Note: This is addressed by some of the expansions, which provide Good equivalents for these encounters and items.


Monsters and Demons
Many of the events in Talisman involve stumbling across orges, goblins, dragons and the like, but there are a few cases where the players encounter demons. The obvious example is the Demon enemy, which is the most powerful magical monster in the base game. Other examples include devils (which aid their Evil comrades) or Mephistopheles, a powerful devil who converts the player to the side of Evil. An interesting point about this is that there's an artifact, a Holy Cross, which is able to instantly banish a magical enemy without facing them in combat. It's practically the only way to deal with the Demon.


Magic creatures and magic users abound
Talisman's world is full of magic. From faeries to unicorns, to a witch and a warlock, there's something magical around every corner.
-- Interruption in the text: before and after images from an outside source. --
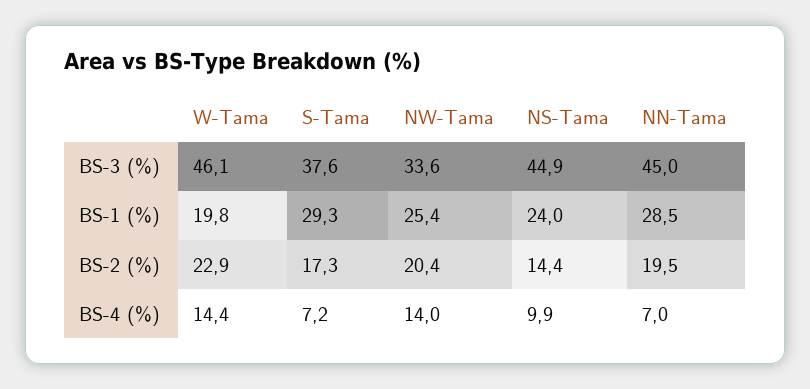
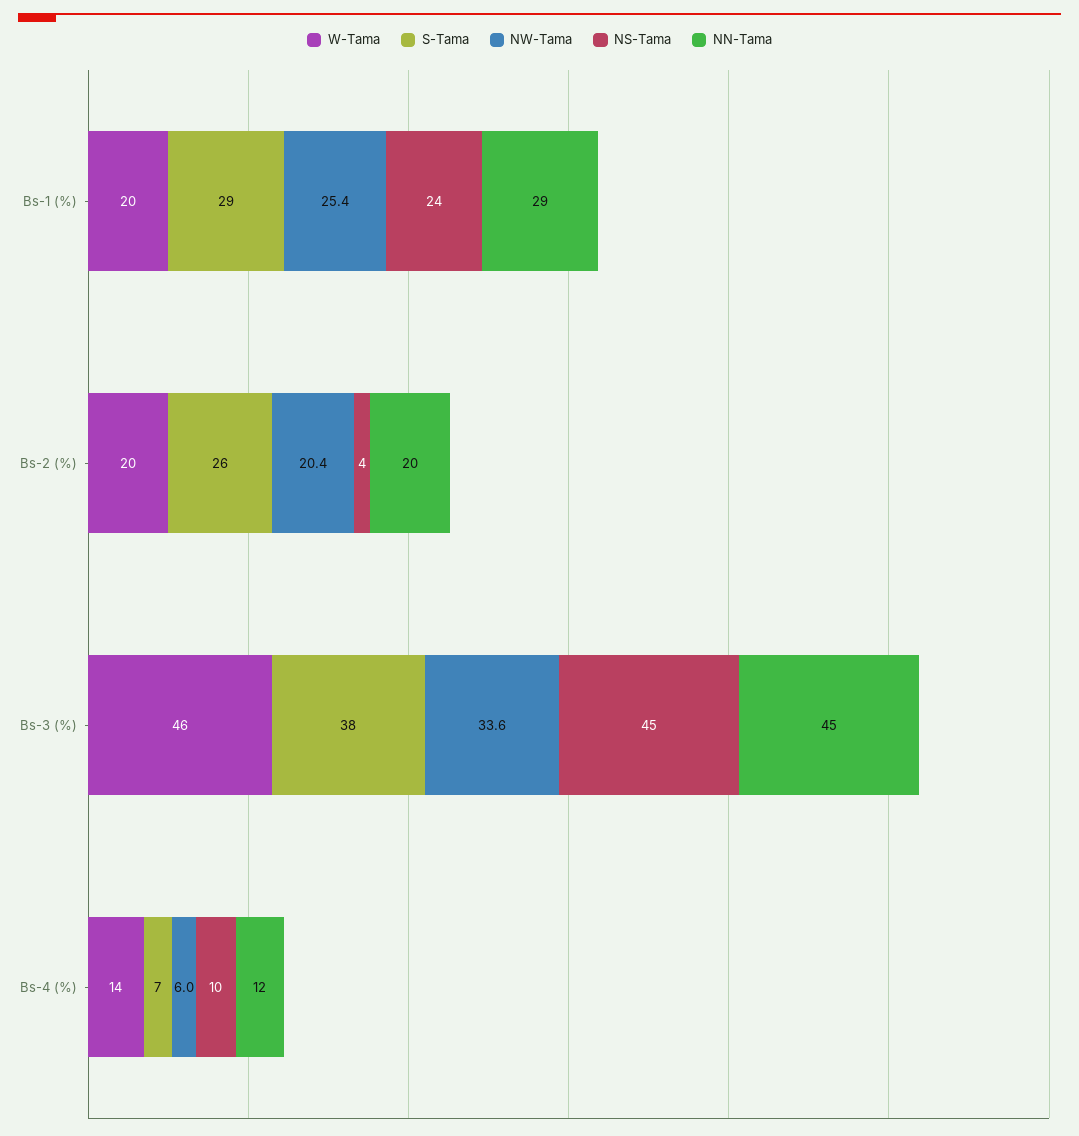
  {
    "W-Tama": {
      "BS-3 (%)": 46.1,
      "BS-1 (%)": 19.8,
-     "BS-2 (%)": 22.9,
+     "BS-2 (%)": 20,
      "BS-4 (%)": 14.4
    },
    "S-Tama": {
      "BS-3 (%)": 37.6,
      "BS-1 (%)": 29.3,
-     "BS-2 (%)": 17.3,
+     "BS-2 (%)": 26,
      "BS-4 (%)": 7.2
    },
    "NW-Tama": {
      "BS-3 (%)": 33.6,
      "BS-1 (%)": 25.4,
      "BS-2 (%)": 20.4,
-     "BS-4 (%)": 14
+     "BS-4 (%)": 6
    },
    "NS-Tama": {
      "BS-3 (%)": 44.9,
      "BS-1 (%)": 24,
-     "BS-2 (%)": 14.4,
+     "BS-2 (%)": 4,
      "BS-4 (%)": 9.9
    },
    "NN-Tama": {
      "BS-3 (%)": 45,
      "BS-1 (%)": 28.5,
      "BS-2 (%)": 19.5,
-     "BS-4 (%)": 7
+     "BS-4 (%)": 12
    }
  }

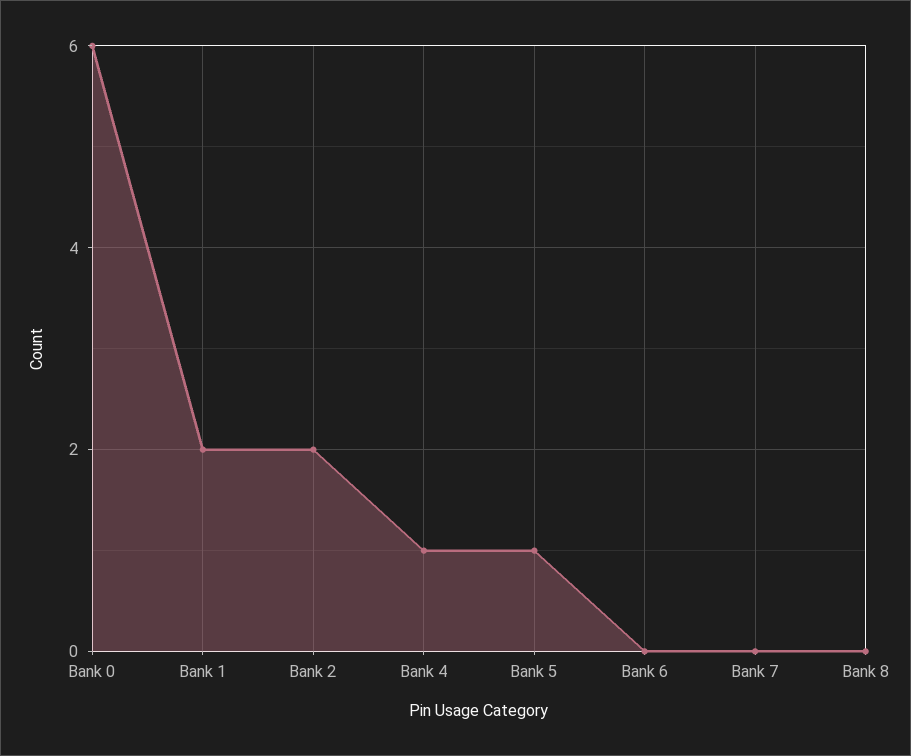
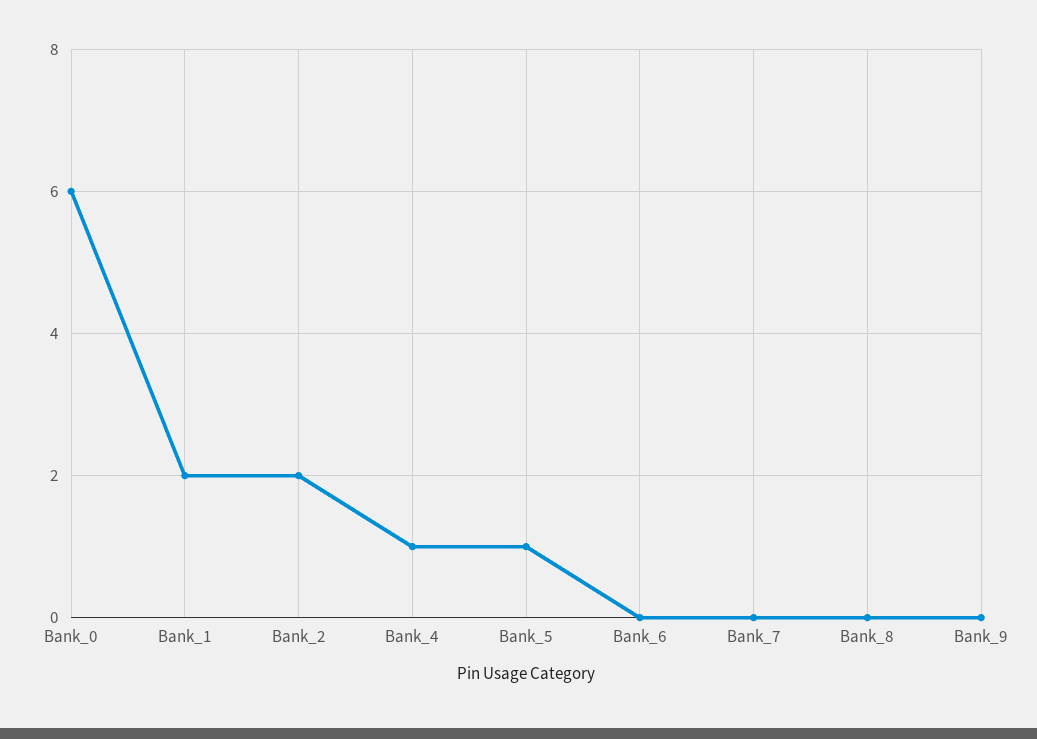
  {
    "Bank 0": 6,
    "Bank 1": 2,
    "Bank 2": 2,
    "Bank 4": 1,
    "Bank 5": 1,
    "Bank 6": 0,
    "Bank 7": 0,
-   "Bank 8": 0
+   "Bank 8": 0,
+   "Bank_9": 0
  }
Dealing with magical beings can be risky though; both the Witch and the Enchantress can curse the player just as easily as they can aid them!


Skimpy sea bikini
One of the events that can cause trouble for players is a chance encounter with a Siren. Like their mythical counterparts, they sing a song that makes everyone in the same region lose a turn. The main concern here is that their card's picture is a bit on the revealing side, though the bikini does cover everything important. In other words, it's your typical mermaid.


Mostly bloodless
Like everything else, the dice determine who wins and loses a fight. Nobody is ever shown actually being harmed; when you are injured, the screen briefly becomes red while a sad church bell rings and your total Lives decreases by one.

That's not to say there is no blood shown at all; some of the cards do show a little blood in their picture. For example, the Axe is depicted with blood around the edge of the blade. It's not graphic, but it is there.